Acute allergen challenge leads to increased levels of CXCR2 ligands and VEGF-A in lung homogenates. CXCL1, CXCL2, and VEGF-A levels in lung tissue homogenates were measured in samples from alum controls or samples from mice challenged with OVA at the indicated time points. Data are expressed as individual values and median. * represents p < .05 compared to alum controls. Data derived from 6 mice. Abbreviations: OVA, ovalbumin; VEGF, vascular endothelial growth factor.

Figure 4

CXCL1 in association with CXCL2 is able to induce EPC recruitment to the lungs of sensitized mice. Mice were sensitized with alum or OVA (intraperitoneal) on days 0 and 12. On day 18 mice were challenged with CXCL1 in association with CXCL2, VEGF-A, or PBS intranasally. (A) Data represent mean ± SEM of neutrophils × 10⁵ per mL bronchoalveolar lavage fluid. (B) Data represent mean ± SEM of the numbers of EPCs per lung. n = 4–6 mice. * represents p < .05 compared to PBS-instilled mice.
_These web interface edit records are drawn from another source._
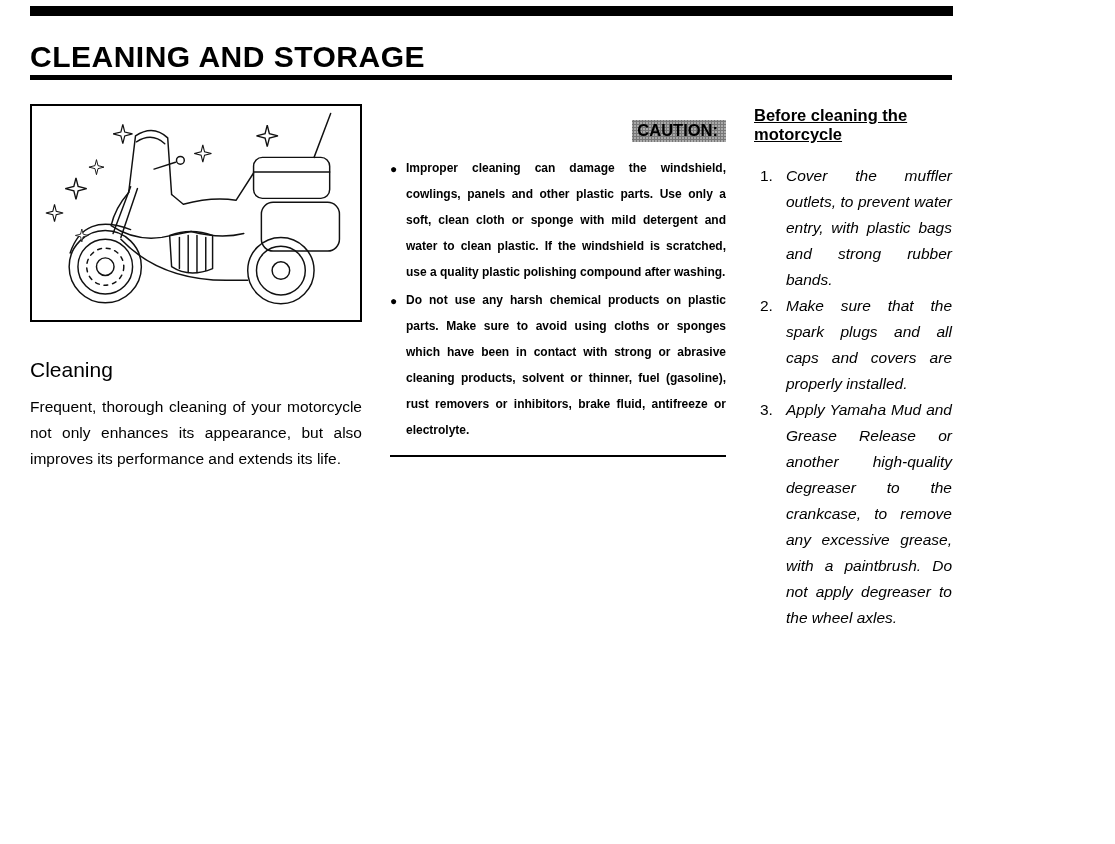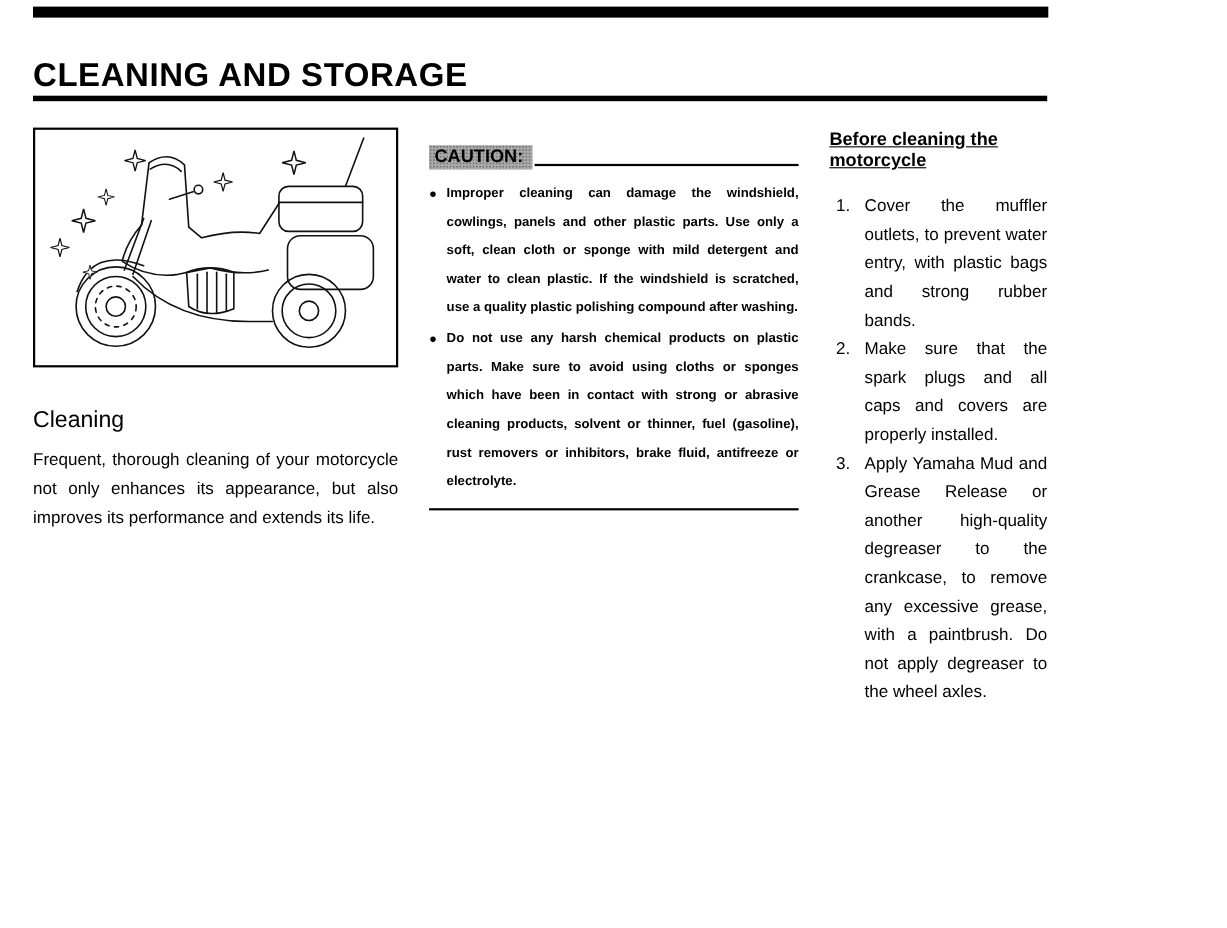--- a/index.html
+++ b/index.html
@@ -1,50 +1,50 @@
 <!DOCTYPE html>
 <html lang="en"><head>
 <meta charset="utf-8">
 <style>
   html,body{margin:0;padding:0;background:#fff;color:#000;
     font-family:"Liberation Sans", sans-serif;}
   .page{position:relative;width:982px;height:844px;box-sizing:border-box;
-    padding:12px 30px;background:#fff;overflow:hidden;}
+    padding:0 30px;background:#fff;overflow:hidden;}
   .top-bar{position:absolute;top:6px;left:30px;right:29px;height:10px;background:#000;}
   .page-title{margin:0;padding-top:40px;padding-bottom:2px;
     font-size:30px;font-weight:bold;letter-spacing:.5px;
     border-bottom:5px solid #000;line-height:1.1;}
   .columns{display:grid;grid-template-columns:332px 336px 1fr;column-gap:28px;
     margin-top:24px;align-items:start;}
 
   
   .figure-frame{box-sizing:border-box;width:332px;height:218px;
     border:2px solid #000;padding:3px;background:#fff;}
   .figure-frame svg{display:block;width:100%;height:100%;}
   .section-heading{margin:36px 0 12px 0;font-size:21px;font-weight:normal;}
   .body-par{margin:0;font-size:15.5px;line-height:26px;text-align:justify;}
 
   
-  .caution-head{display:flex;align-items:flex-end;margin-top:16px;margin-bottom:8px;}
+  .caution-head{display:flex;align-items:flex-end;margin-top:16px;margin-bottom:8px;flex-direction:column;}
   .caution-label{display:inline-block;font-weight:bold;font-size:16.5px;
     padding:1px 8px 2px 5px;color:#000;
     background-color:#aaa;
     background-image:radial-gradient(#777 1px, rgba(0,0,0,0) 1.1px);
     background-size:3px 3px;}
   .caution-rule{flex:1;border-bottom:2.5px solid #000;margin-bottom:3px;margin-left:2px;}
   .bullet{display:flex;margin:0 0 2px 0;}
   .bullet-dot{flex:0 0 16px;font-size:12px;line-height:26px;padding-top:1px;}
   .bullet-text{flex:1;font-weight:bold;font-size:12px;line-height:26px;text-align:justify;}
   .end-rule{border-top:2.5px solid #000;margin-top:12px;}
 
   
   .right-heading{margin:2px 0 19px 0;font-size:16.5px;font-weight:bold;text-decoration:underline;}
   .step{display:flex;padding-left:6px;}
   .step-num{flex:0 0 26px;font-size:15.5px;line-height:26px;}
-  .step-text{flex:1;font-size:15.5px;line-height:26px;text-align:justify;}
+  .step-text{flex:1;font-size:15.5px;line-height:26px;text-align:justify;font-style:italic;}
 
   .page-number{position:absolute;left:0;right:0;bottom:20px;
     text-align:center;font-size:15px;}
 </style>
 </head>
 <body>
 
 <div class="page">
 
   <div class="top-bar"></div>

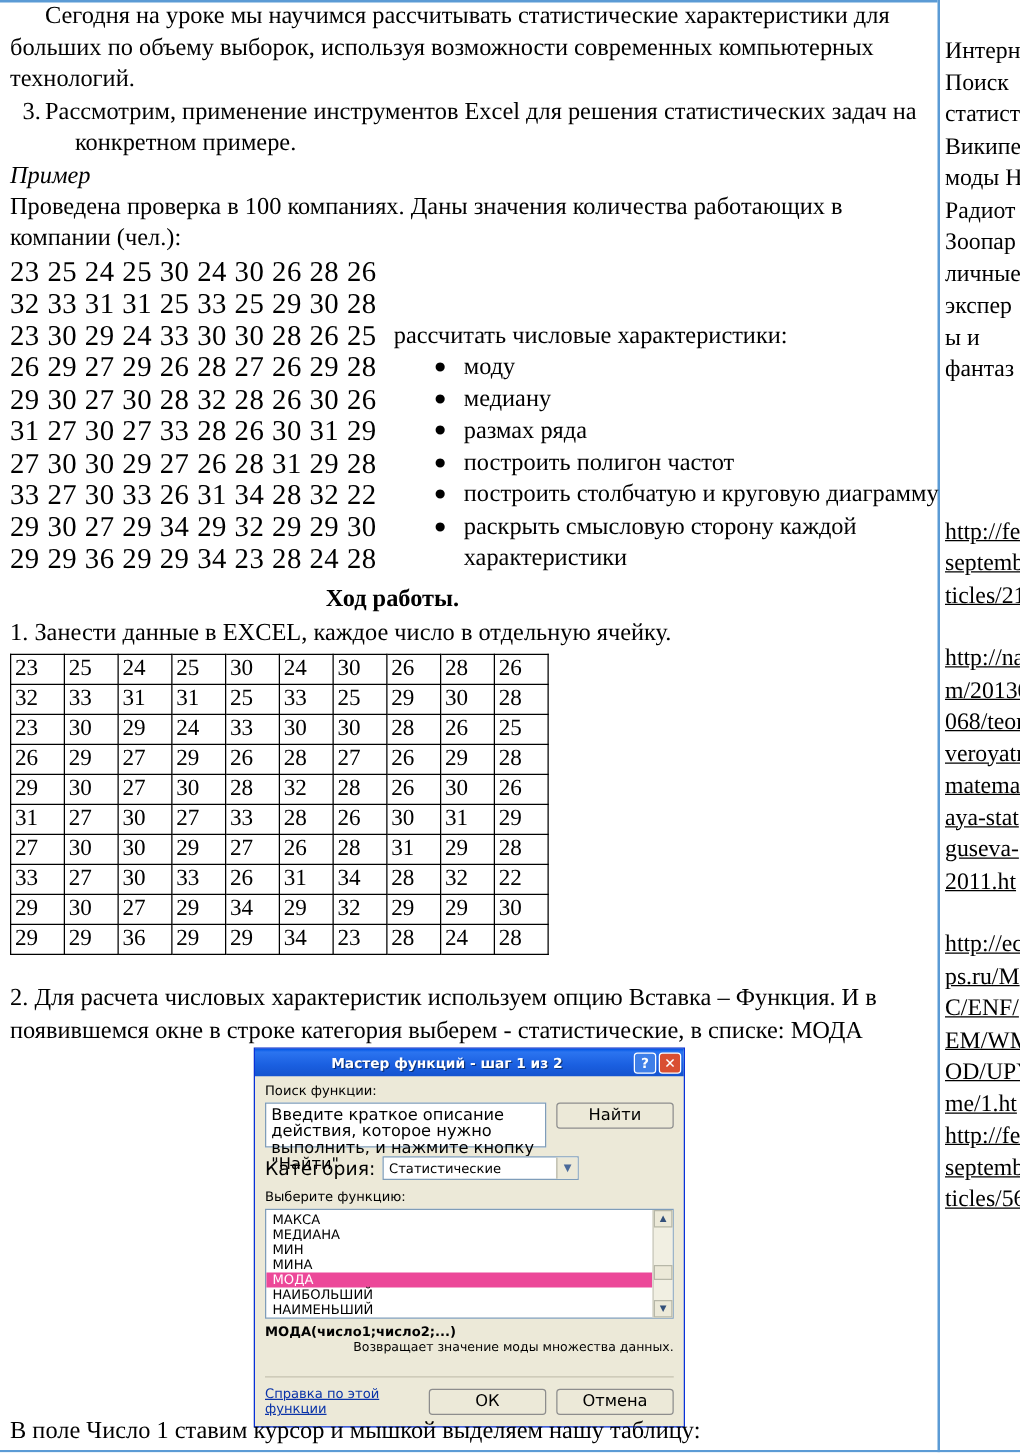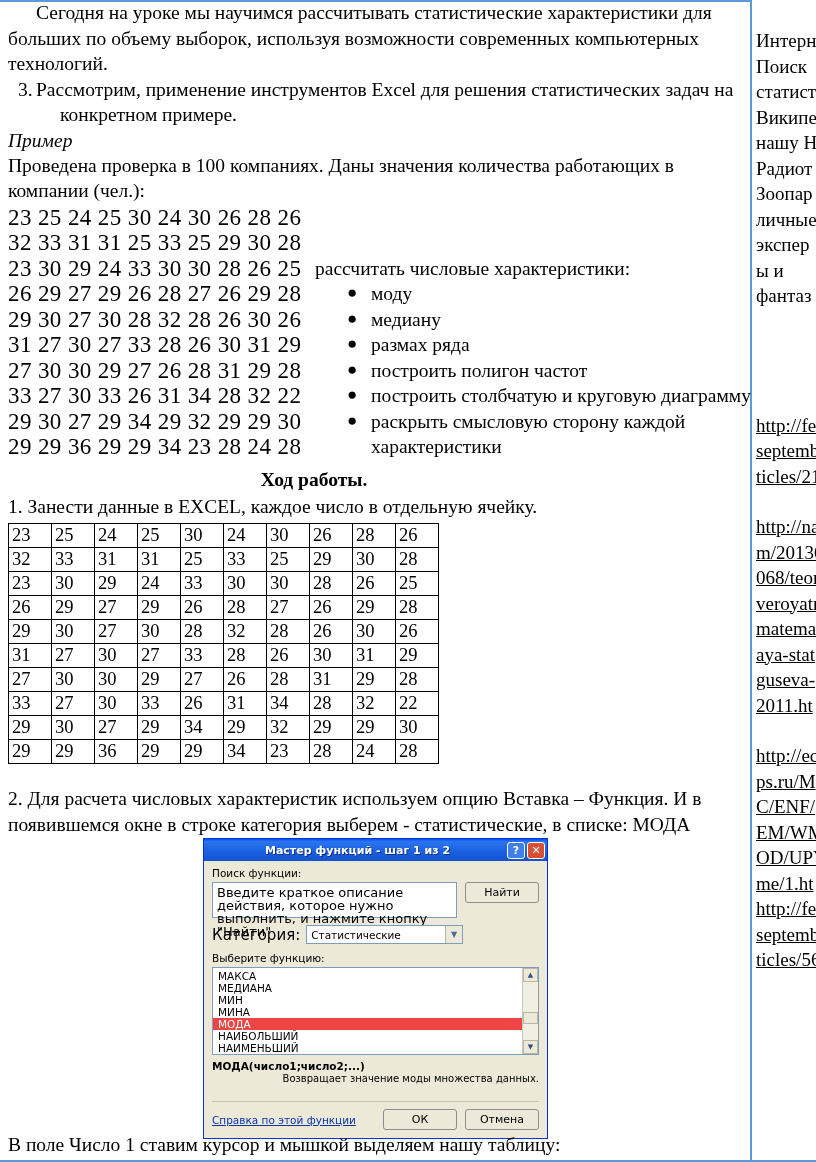--- a/index.html
+++ b/index.html
@@ -216,26 +216,26 @@
     background: #ffffff;
     border: 1px solid #7f9db9;
     height: 36px;
     font-size: 13px;
     line-height: 13px;
     padding: 3px 4px;
     box-sizing: border-box;
     color: #000;
   }
   .fx-btn {
-    width: 74px;
+    width: 94px;
     height: 21px;
     background: #ece9d8;
     border: 1px solid #8d8d8d;
     border-radius: 3px;
-    font-size: 11px;
+    font-size: 13px;
     display: flex;
     align-items: center;
     justify-content: center;
     box-sizing: border-box;
     color: #000;
   }
   .fx-cat-row {
     display: flex;
     align-items: center;
     gap: 6px;
@@ -281,21 +281,21 @@
     overflow: hidden;
   }
   .fx-list-items .fi {
     font-size: 10.5px;
     line-height: 12px;
     padding: 0 0 0 5px;
     color: #000;
     white-space: nowrap;
   }
   .fx-list-items .fi.sel {
-    background: #ef4444;
+    background: #ec4899;
     color: #ffffff;
   }
   .fx-scroll {
     width: 15px;
     border-left: 1px solid #c8c8bc;
     background: #f1efe2;
     display: flex;
     flex-direction: column;
     justify-content: space-between;
     align-items: center;
@@ -639,21 +639,21 @@
   </div>
 
   <div id="bottom-line">В поле Число 1 ставим курсор и мышкой выделяем нашу таблицу:</div>
 
   <div id="side-col">
     <div style="height:28px;"></div>
     <div class="sline">Интерне</div>
     <div class="sline">Поиск</div>
     <div class="sline">статист</div>
     <div class="sline">Википе</div>
-    <div class="sline">нашу Н</div>
+    <div class="sline">моды Н</div>
     <div class="sline">Радиот</div>
     <div class="sline">Зоопар</div>
     <div class="sline">личные</div>
     <div class="sline">экспер</div>
     <div class="sline">ы и</div>
     <div class="sline">фантаз</div>
 
     <div style="height:104px;"></div>
 
     <div class="sline link">http://fe</div>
Abbreviations: EPC, endothelial progenitor cell; PBS, phosphate-buffered saline; OVA, ovalbumin; VEGF, vascular endothelial growth factor.

Figure 5

Administration of anti-CXCR2 decreased EPC recruitment to the lungs induced by allergen challenge. Mice were sensitized with alum or OVA (intraperitoneal) on days 0 and 12, and challenged with OVA aerosol between days 18 and 23. Selected mice were treated with anti-CXCR2 antibody or isotype controls on days 18 and 21. (A) EPC quantities in the lungs were analyzed 24 hours after the last allergen challenge. Animals were left to rest for another 6 days and EPCs from lung (B) and blood (C) were analyzed at day 30. Bars represent mean ± SEM of the numbers of EPCs. n = 4–9 mice. * represents p < .05 compared to alum controls. ** represents p < .05 compared to OVA-isotype–treated mice. Abbreviations: EPC, endothelial progenitor cell; OVA, ovalbumin.

Figure 6

Effect of CXCR2 blockade on peribronchial angiogenesis after allergen challenge. (A) Representative photomicrographs of immunostaining for von Willebrand factor of lung sections from alum- and OVA-challenged mice treated with isotype control or anti-CXCR2. (B) Bars represent mean ± SEM of vessels/mm² immunostained for von Willebrand factor. (C, D) Total number of cells recovered from lung digests and bronchoalveolar lavage fluid, respectively. (E, F) Numbers of eosinophils (SiglecF-positive cells) and Th2 cells (CD3+CD4+T1ST2+ cells) in lung digests. (G) Bars represent mean ± SEM SDF-1α levels measured in lung tissue homogenates. * represents p < .05 compared to alum controls. ** represents p < .05 compared to OVA-isotype–treated mice. Data derived from 4-6 mice. Abbreviations: EPC, endothelial progenitor cell; OVA, ovalbumin; SDF-1α, stromal cell–derived factor-1α.